━━━━━ Exercise inputs
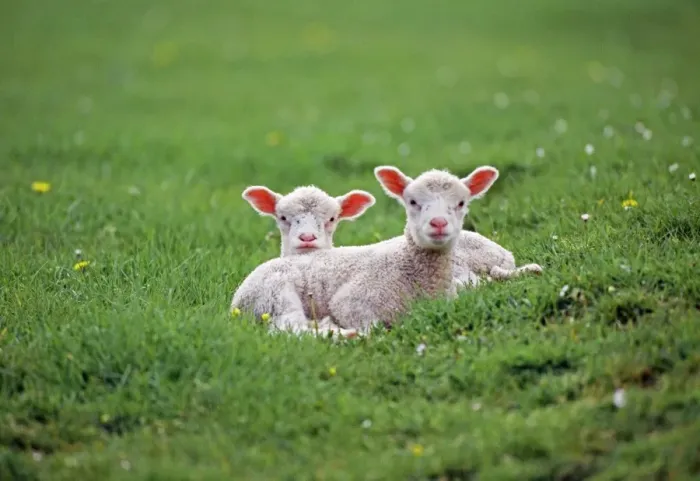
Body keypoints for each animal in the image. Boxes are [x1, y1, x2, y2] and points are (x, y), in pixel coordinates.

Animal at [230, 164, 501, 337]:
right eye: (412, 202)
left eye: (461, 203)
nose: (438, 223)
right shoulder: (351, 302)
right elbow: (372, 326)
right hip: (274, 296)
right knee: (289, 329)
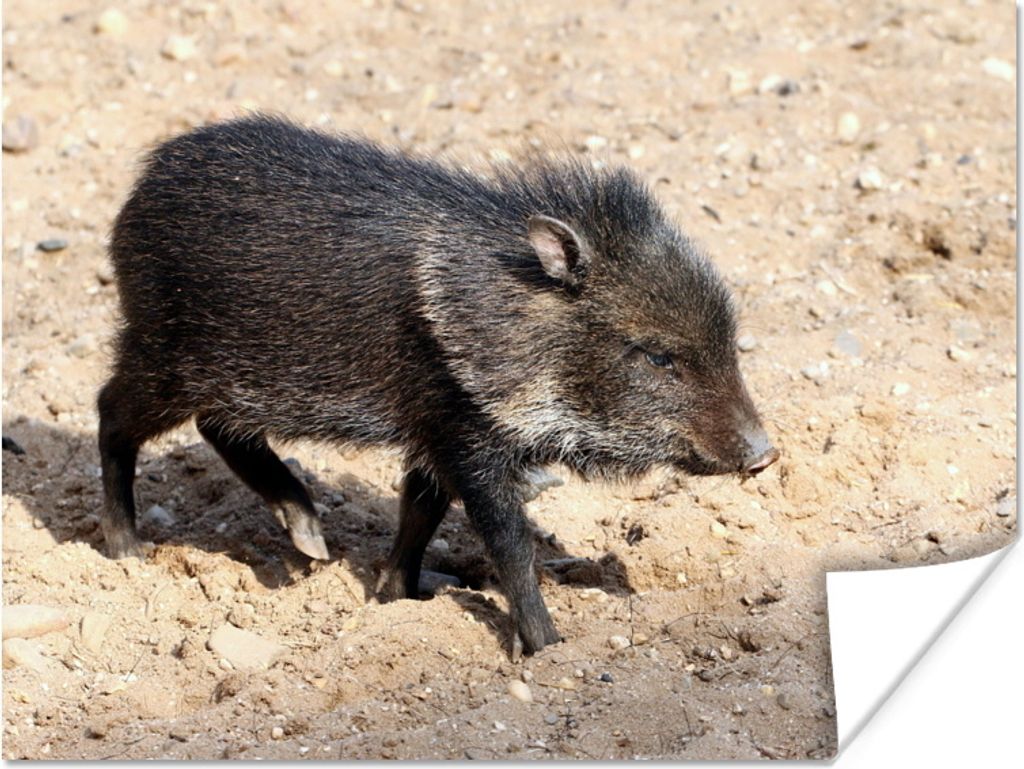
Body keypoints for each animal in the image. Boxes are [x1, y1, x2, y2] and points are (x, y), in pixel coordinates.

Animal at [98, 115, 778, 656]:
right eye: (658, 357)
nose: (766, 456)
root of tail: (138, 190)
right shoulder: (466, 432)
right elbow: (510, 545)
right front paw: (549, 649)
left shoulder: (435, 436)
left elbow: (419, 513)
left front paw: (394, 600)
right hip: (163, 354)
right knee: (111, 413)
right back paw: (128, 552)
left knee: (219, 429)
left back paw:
━━━━━━━━━━
**Exercise details**
Restate the entries above word for word, keeping pictures out of the copy.

**Output for this exercise**
Body keypoints for each animal in the image. Boxes are [x1, y1, x2, y2] and points are (x, y), in pixel coordinates.

Animal at [230, 164, 501, 337]:
right eye: (412, 202)
left eye: (461, 203)
nose: (438, 223)
right shoulder: (351, 302)
right elbow: (372, 326)
right hip: (274, 296)
right knee: (289, 329)
Body keypoints for each animal in the image. Boxes are [x1, y1, x2, y2] and points are (x, y), in pixel coordinates.

Animal at [98, 115, 778, 656]:
right eye: (658, 357)
nose: (766, 456)
root of tail: (138, 190)
right shoulder: (466, 432)
right elbow: (510, 545)
right front paw: (549, 649)
left shoulder: (435, 436)
left elbow: (419, 513)
left front paw: (394, 600)
right hip: (163, 354)
right knee: (111, 413)
right back paw: (128, 552)
left knee: (219, 429)
left back paw:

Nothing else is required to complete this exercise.